Using the Stack Overflow public data dump, I've created three simple tables:
- Questions (Question_Id, View_Count, Creation_Date)
- Tags (Tag_Name)
- QuestionTags (Question_Id, Tag_Name)
The Questions table has hundreds of thousands of rows with Creation_Date spanning from a year ago to today. Looking over the data, there are two notable trends:
- Number of Questions Increase by Period - for example, there were more questions asked this month than three months ago
- Questions Views have a Long Tail - by looking at views based on weeks open, we can see that most of a question's views occur in the first week; a lesser amount in the second and third; and a long, constant tail in the following weeks
If neither of these factors came in to play, it'd be fairly trivial to estimate traffic for a given tag (or group of tags) over a month:
SELECT YEAR(Q.Creation_Date)
,MONTH(Q.Creation_Date)
,SUM( Q.View_Count / DATEDIFF(m,Q.Creation_Date,GETDATE()) )
FROM Questions Q
JOIN QuestionTags QT
ON Q.Question_Id = QT.Question_Id
WHERE QT.Tag_Name IN ('c#','.net', ... )
GROUP BY YEAR(Q.Creation_Date), MONTH(Q.Creation_Date)
ORDER BY 1,2
But because of aforementioned factors (especially the long tail), I'm not sure how to approximate views. My thoughts are to create a function that, using the long tail formula, will calculates views for a month based on the current number of views and weeks open.

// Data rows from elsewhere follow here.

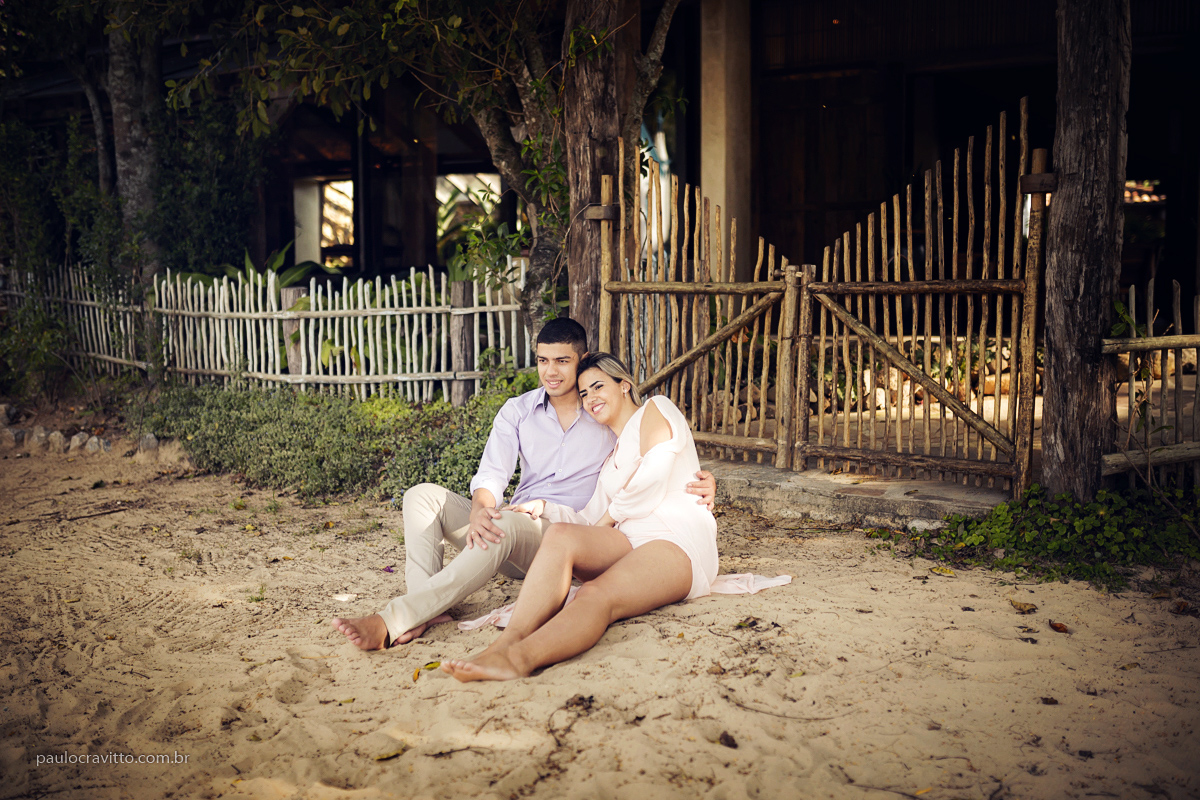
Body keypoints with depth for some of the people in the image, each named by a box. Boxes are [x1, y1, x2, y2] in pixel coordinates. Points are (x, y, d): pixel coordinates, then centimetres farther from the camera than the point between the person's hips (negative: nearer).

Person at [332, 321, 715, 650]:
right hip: (513, 526, 5)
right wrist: (479, 509, -25)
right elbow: (492, 473, 0)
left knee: (509, 523, -39)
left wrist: (702, 480, -14)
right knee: (423, 496, -15)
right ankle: (425, 612, -35)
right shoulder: (518, 411, 13)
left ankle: (391, 621, -49)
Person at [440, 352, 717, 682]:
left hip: (679, 543, -6)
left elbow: (651, 484, -4)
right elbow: (589, 522, 17)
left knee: (598, 595, -34)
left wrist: (609, 518, 8)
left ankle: (518, 658, -59)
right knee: (560, 535, -24)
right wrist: (544, 507, 1)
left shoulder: (655, 409, 11)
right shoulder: (612, 459, 31)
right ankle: (509, 640, -45)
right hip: (630, 541, 6)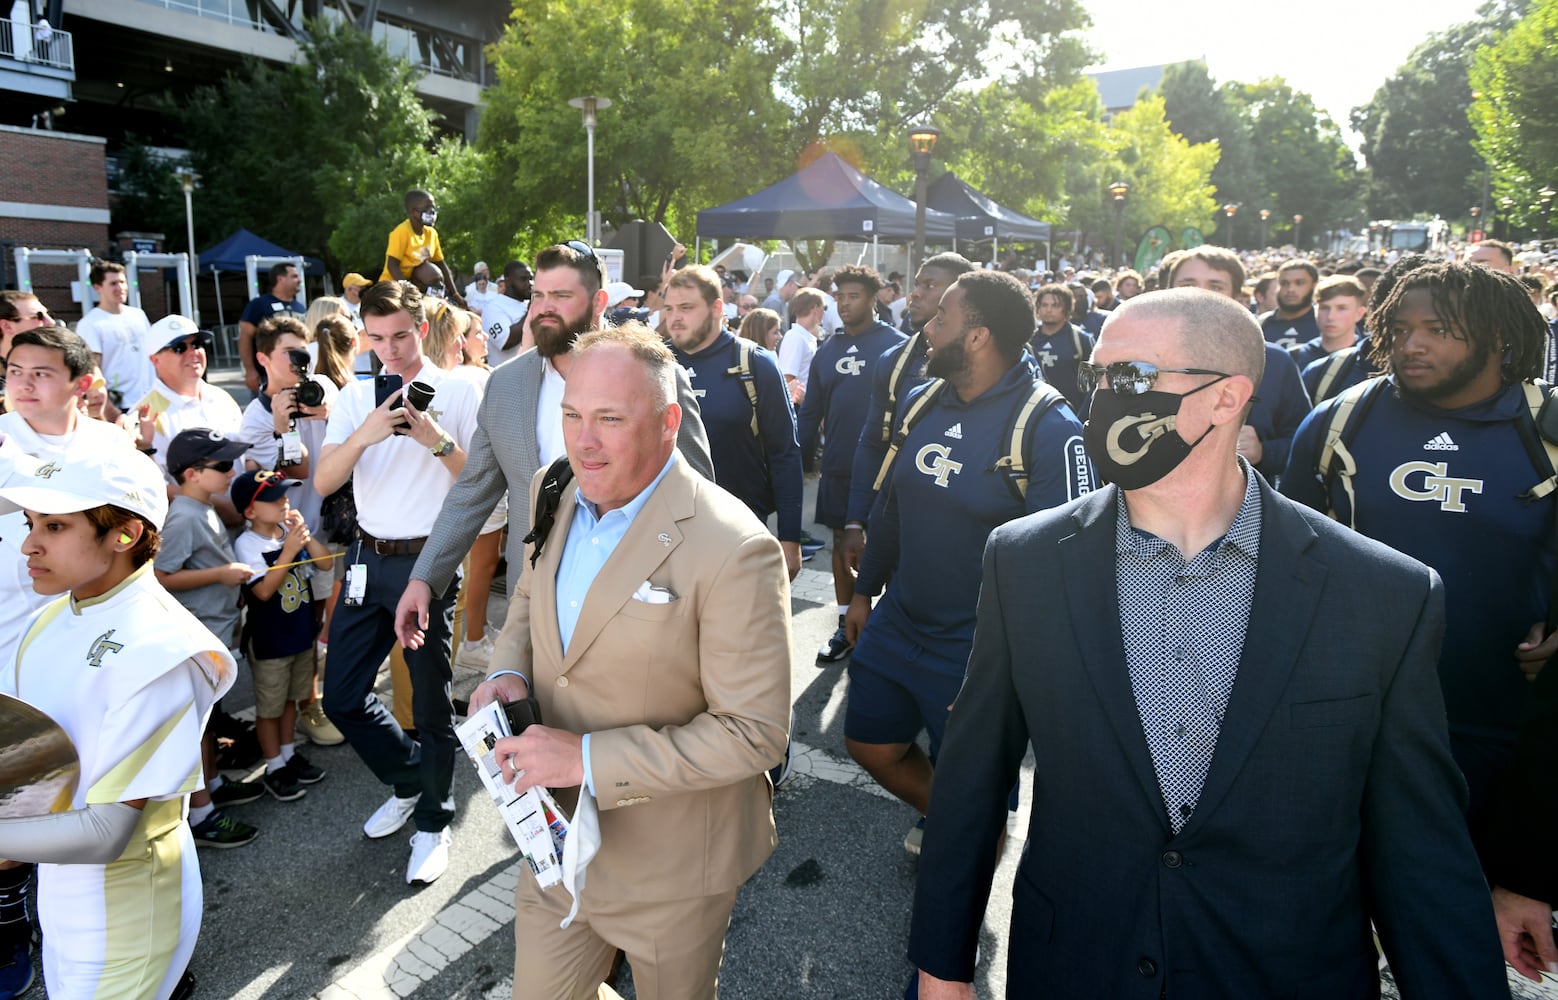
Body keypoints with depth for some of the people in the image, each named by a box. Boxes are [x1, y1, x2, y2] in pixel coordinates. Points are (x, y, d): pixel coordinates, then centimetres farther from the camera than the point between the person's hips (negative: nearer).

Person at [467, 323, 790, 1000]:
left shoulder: (733, 551, -26)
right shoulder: (556, 498, -2)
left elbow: (755, 732, -25)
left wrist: (590, 758, -27)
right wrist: (509, 673, -6)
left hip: (672, 872, -5)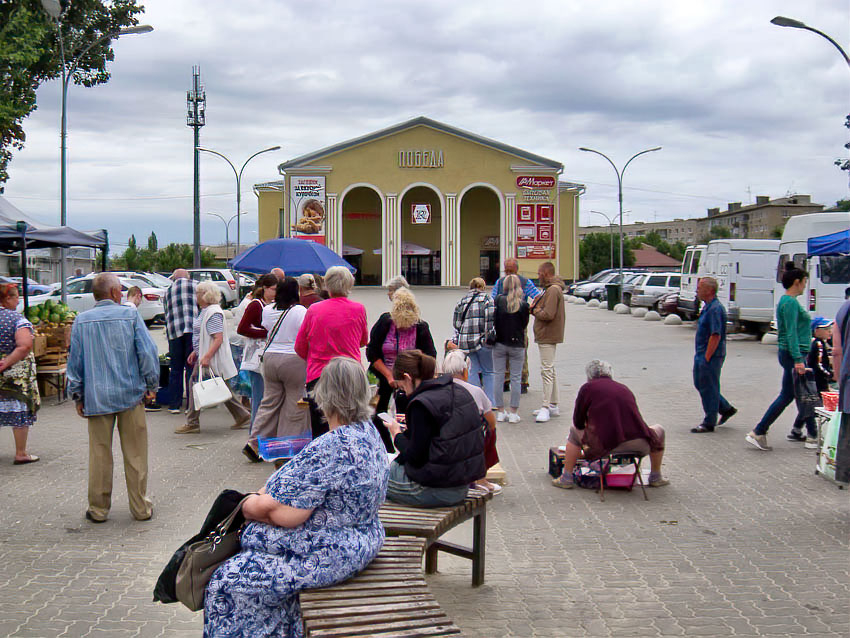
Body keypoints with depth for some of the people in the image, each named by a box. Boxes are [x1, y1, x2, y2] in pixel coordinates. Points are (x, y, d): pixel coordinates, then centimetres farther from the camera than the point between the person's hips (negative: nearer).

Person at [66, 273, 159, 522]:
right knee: (135, 453, 7)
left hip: (96, 397, 1)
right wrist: (151, 385, 5)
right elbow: (148, 352, -6)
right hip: (130, 394, -1)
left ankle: (98, 509, 16)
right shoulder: (130, 315, -3)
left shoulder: (81, 321, 2)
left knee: (99, 454, 9)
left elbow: (75, 361, 6)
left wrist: (77, 396, 14)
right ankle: (141, 508, 14)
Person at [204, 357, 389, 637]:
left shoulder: (329, 449, -28)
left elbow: (286, 516, -24)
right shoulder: (370, 432, 1)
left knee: (228, 583, -1)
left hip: (332, 555, -10)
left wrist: (253, 504, -2)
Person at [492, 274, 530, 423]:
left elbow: (493, 320, -3)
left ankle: (500, 411, 12)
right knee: (516, 378, 6)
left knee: (498, 377, 9)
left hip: (499, 343, 1)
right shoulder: (523, 304, -8)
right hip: (517, 344, -1)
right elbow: (524, 324, 0)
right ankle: (513, 413, 7)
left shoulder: (498, 300, -6)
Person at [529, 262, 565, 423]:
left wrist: (534, 310, -9)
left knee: (547, 370, -12)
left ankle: (546, 407, -12)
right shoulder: (551, 289, 17)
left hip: (548, 337, -11)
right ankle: (553, 405, 22)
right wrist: (537, 307, 3)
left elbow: (548, 315, -24)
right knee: (550, 370, 15)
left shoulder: (553, 290, -17)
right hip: (546, 336, 11)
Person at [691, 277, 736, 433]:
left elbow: (716, 336, -24)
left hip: (711, 356, -10)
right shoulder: (707, 307, 12)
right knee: (700, 384, 17)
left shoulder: (715, 309, -20)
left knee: (708, 388, -1)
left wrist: (706, 358, -21)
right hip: (701, 355, 10)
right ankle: (726, 409, 29)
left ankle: (709, 423, 10)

Here's what I came up with to find the tail:
DECLARE @SDTE DATETIME, @EDTE DATETIME
SELECT @SDTE = '2009-01-11' -- after new years holiday
,@EDTE = CAST( MAX([Creation_Date]) AS INT )
FROM [Questions]
SELECT [DaysOpen_Count]
,AVG( [WView_Count] )
FROM
(
SELECT QT.[Tag_Name],
Q.[View_Count],
[DaysOpen_Count] = DATEDIFF(DAY, Q.[Creation_Date], @EDTE),
[WView_Count] = CAST( Q.[View_Count] / ( DATEDIFF(DAY, Q.[Creation_Date], @EDTE) / 7.0 ) AS INT )
FROM [Questions] Q
INNER JOIN [QuestionTags] QT
ON Q.[Question_Id] = QT.[Question_Id]
WHERE [Tag_Name] IN ('c#','.net',...)
AND [Creation_Date] < @EDTE
) Q
GROUP BY [DaysOpen_Count]
ORDER BY 1,2
How should I proceed to create this SQL query?
The end goal is a Stored PRocedure that inputs a CSV-string of tags and spits out the past six month's page views for those tags.
UPDATE After "earning" the tumbleweed badge, I figured it was time for a bounty!